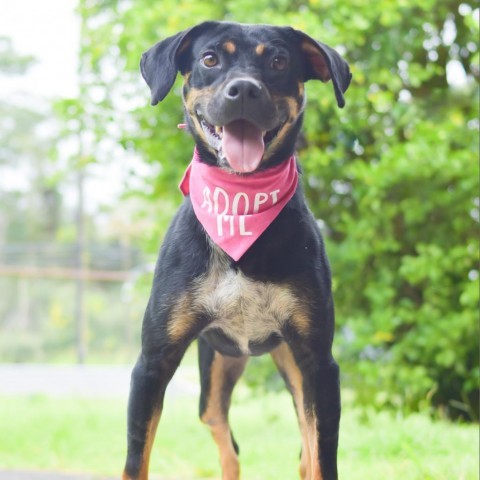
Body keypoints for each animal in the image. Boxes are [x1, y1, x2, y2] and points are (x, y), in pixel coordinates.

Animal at [122, 20, 350, 480]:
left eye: (278, 61)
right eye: (210, 58)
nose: (244, 90)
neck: (240, 203)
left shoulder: (319, 364)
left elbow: (323, 457)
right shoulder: (152, 363)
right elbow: (137, 459)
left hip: (294, 371)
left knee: (305, 446)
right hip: (213, 380)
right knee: (227, 445)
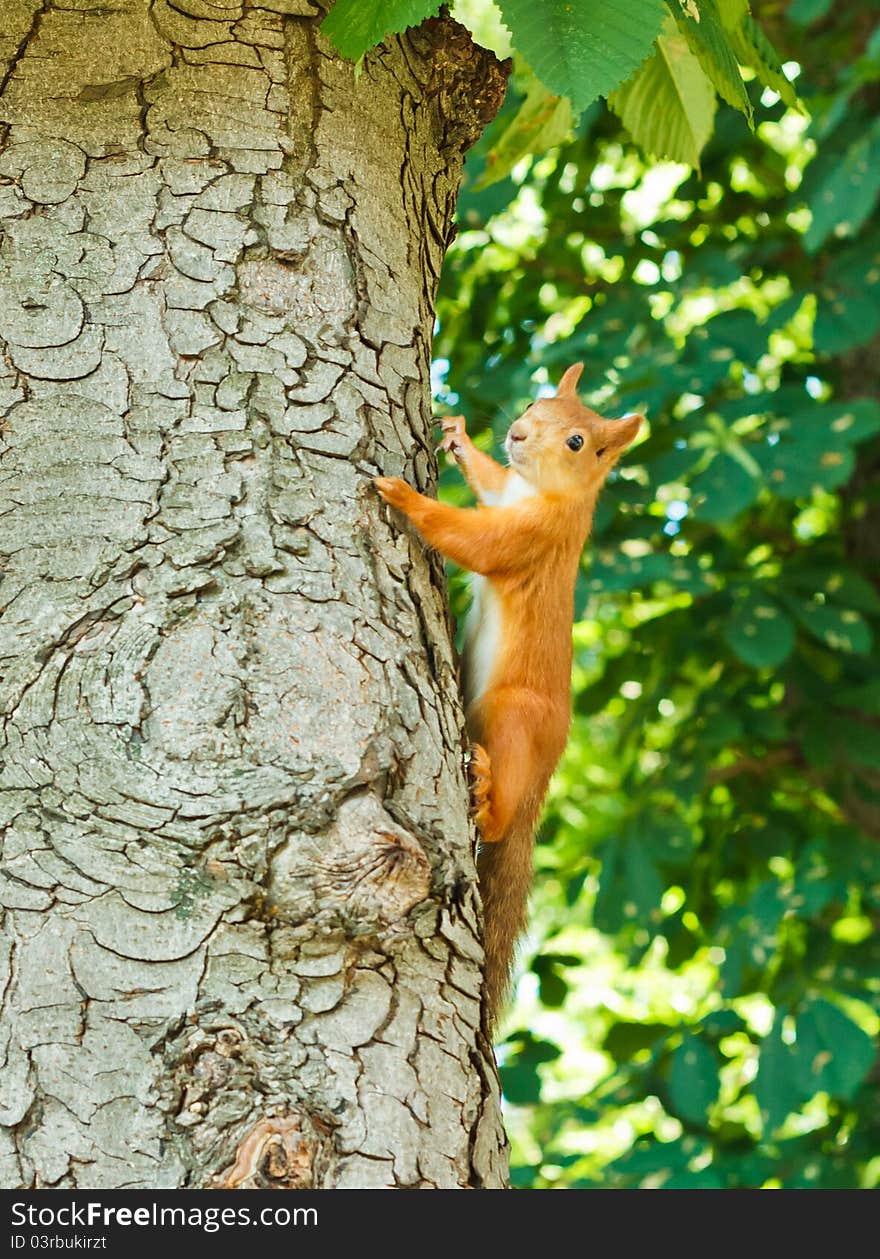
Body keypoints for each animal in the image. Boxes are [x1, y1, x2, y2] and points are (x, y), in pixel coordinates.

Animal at [375, 362, 644, 1022]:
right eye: (532, 403)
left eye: (576, 442)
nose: (518, 434)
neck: (545, 493)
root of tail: (547, 771)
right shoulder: (505, 493)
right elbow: (489, 480)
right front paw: (459, 435)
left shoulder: (531, 536)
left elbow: (474, 542)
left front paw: (406, 497)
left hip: (513, 714)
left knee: (496, 825)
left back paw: (489, 795)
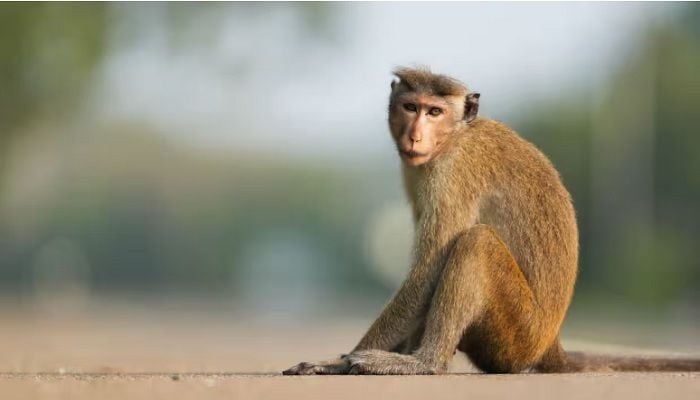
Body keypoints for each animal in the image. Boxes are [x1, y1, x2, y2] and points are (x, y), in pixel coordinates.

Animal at [283, 67, 700, 375]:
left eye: (434, 112)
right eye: (410, 106)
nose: (415, 136)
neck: (453, 137)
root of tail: (550, 346)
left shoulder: (451, 174)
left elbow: (427, 272)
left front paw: (338, 361)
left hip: (517, 335)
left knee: (474, 244)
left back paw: (425, 363)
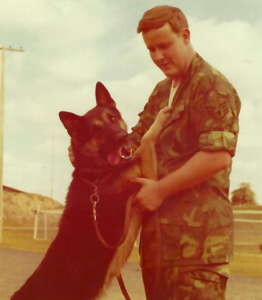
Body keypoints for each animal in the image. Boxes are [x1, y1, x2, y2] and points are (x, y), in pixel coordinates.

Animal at [10, 82, 168, 300]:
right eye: (96, 131)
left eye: (112, 118)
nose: (123, 137)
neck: (98, 177)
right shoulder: (147, 176)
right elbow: (146, 142)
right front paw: (158, 122)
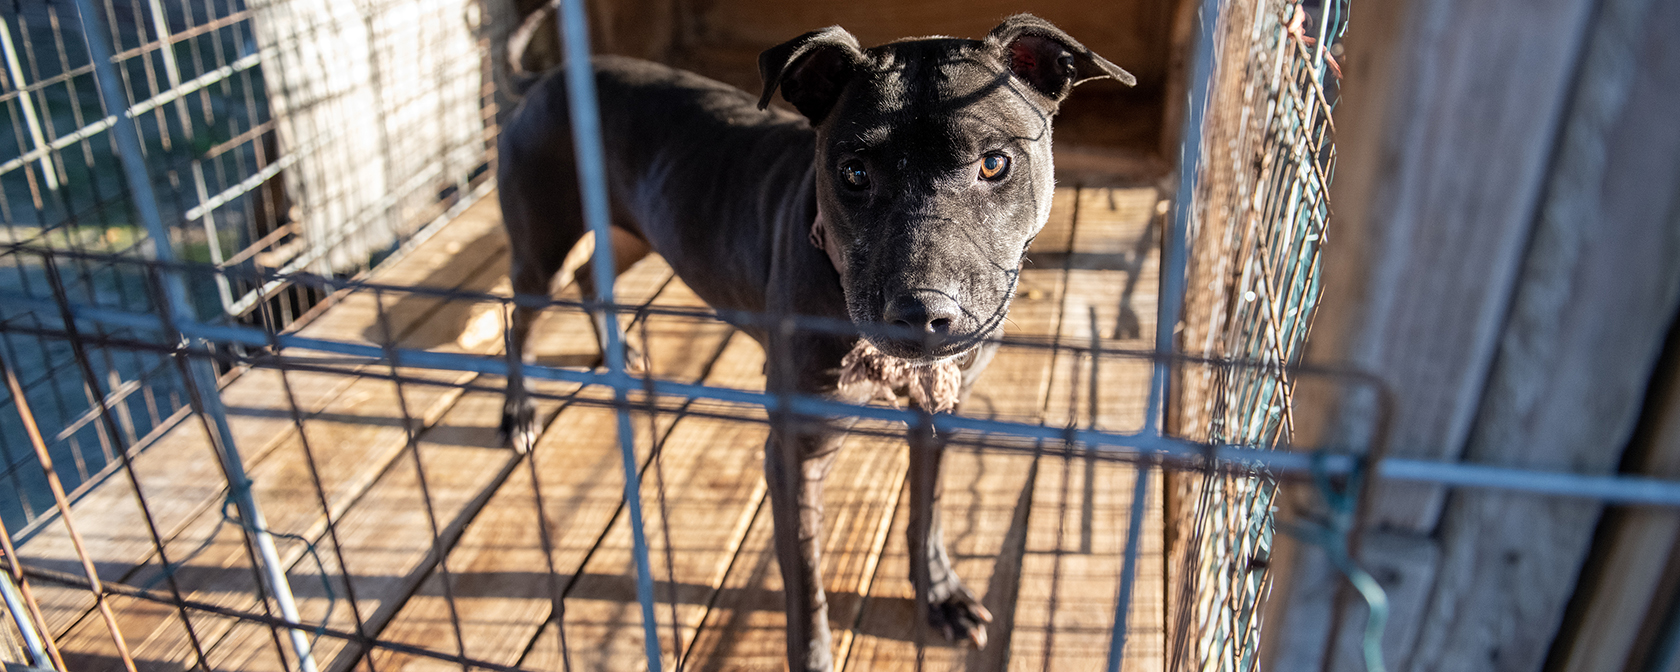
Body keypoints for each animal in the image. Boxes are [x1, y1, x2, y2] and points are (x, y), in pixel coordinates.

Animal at [493, 14, 1128, 665]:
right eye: (853, 172)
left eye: (996, 164)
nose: (921, 312)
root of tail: (547, 78)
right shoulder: (796, 455)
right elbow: (804, 579)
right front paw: (815, 653)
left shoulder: (939, 414)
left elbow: (926, 514)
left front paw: (941, 596)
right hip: (541, 253)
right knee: (518, 320)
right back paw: (519, 412)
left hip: (633, 231)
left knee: (592, 279)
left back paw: (617, 350)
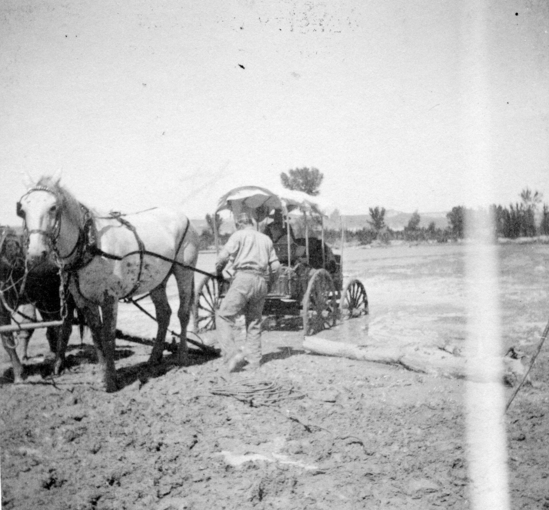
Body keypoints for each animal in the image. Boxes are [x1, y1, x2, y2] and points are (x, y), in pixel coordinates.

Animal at [0, 227, 77, 382]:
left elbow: (7, 339)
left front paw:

** Assignment **
The entries above are to be returned exactly, without their pictures.

** Solution below **
Body keypoints for each animal in the image. Boxes are [x1, y1, x2, y2] and points are (x, y), in pixel coordinates.

Animal at [122, 20, 350, 480]:
left eye: (278, 61)
right eye: (210, 58)
nose: (244, 90)
neck: (240, 203)
left shoulder: (319, 364)
left elbow: (323, 457)
right shoulder: (152, 363)
right elbow: (137, 459)
left hip: (294, 371)
left knee: (305, 446)
right hip: (213, 380)
right knee: (227, 445)
Body keypoints for each animal in the image. Boxes are [x1, y1, x2, y2] and points are (x, y), in pixel coordinates.

Animal at [375, 362, 644, 1022]:
right eye: (532, 403)
left eye: (576, 442)
nose: (518, 434)
neck: (545, 493)
root of tail: (547, 771)
right shoulder: (505, 493)
right elbow: (489, 480)
right front paw: (459, 435)
left shoulder: (531, 536)
left elbow: (474, 542)
left front paw: (406, 497)
left hip: (513, 714)
left knee: (496, 825)
left back paw: (489, 795)
Body keypoints for each animal in the image. Boxes are [x1, y1, x2, y2] and points are (x, y), in pixel coordinates.

Animal at [283, 67, 700, 375]:
left eye: (434, 112)
right eye: (410, 106)
nose: (415, 136)
neck: (453, 137)
root of tail: (550, 346)
left shoulder: (451, 174)
left elbow: (427, 272)
left front paw: (338, 361)
left hip: (517, 335)
left knee: (474, 244)
left back paw: (425, 363)
Body keypoints for each animal in the image. Boxes are [x1, y1, x2, y2] and points are (x, y), in pixel coordinates.

Animal at [10, 82, 168, 300]:
right eye: (96, 131)
left eye: (112, 118)
nose: (123, 137)
neck: (98, 177)
right shoulder: (147, 176)
right elbow: (146, 142)
right front paw: (158, 122)
Body keypoints for each animal in the image. Boxes are [x1, y1, x2, y2] and points are (x, y), in pixel coordinates.

Animal at [493, 14, 1128, 665]:
right eye: (853, 172)
left eye: (996, 164)
nose: (921, 312)
root of tail: (547, 78)
right shoulder: (796, 455)
right elbow: (804, 579)
right front paw: (815, 653)
left shoulder: (939, 414)
left elbow: (926, 514)
left front paw: (941, 596)
right hip: (541, 253)
right knee: (518, 320)
right back paw: (519, 412)
left hip: (633, 231)
left knee: (592, 279)
left back paw: (617, 350)
Body keypoints for each animal in the image. Boxes are [x1, y1, x2, y2] and points are (x, y), in pixel coordinates.

Animal at [0, 227, 77, 382]:
left elbow: (7, 339)
left front paw:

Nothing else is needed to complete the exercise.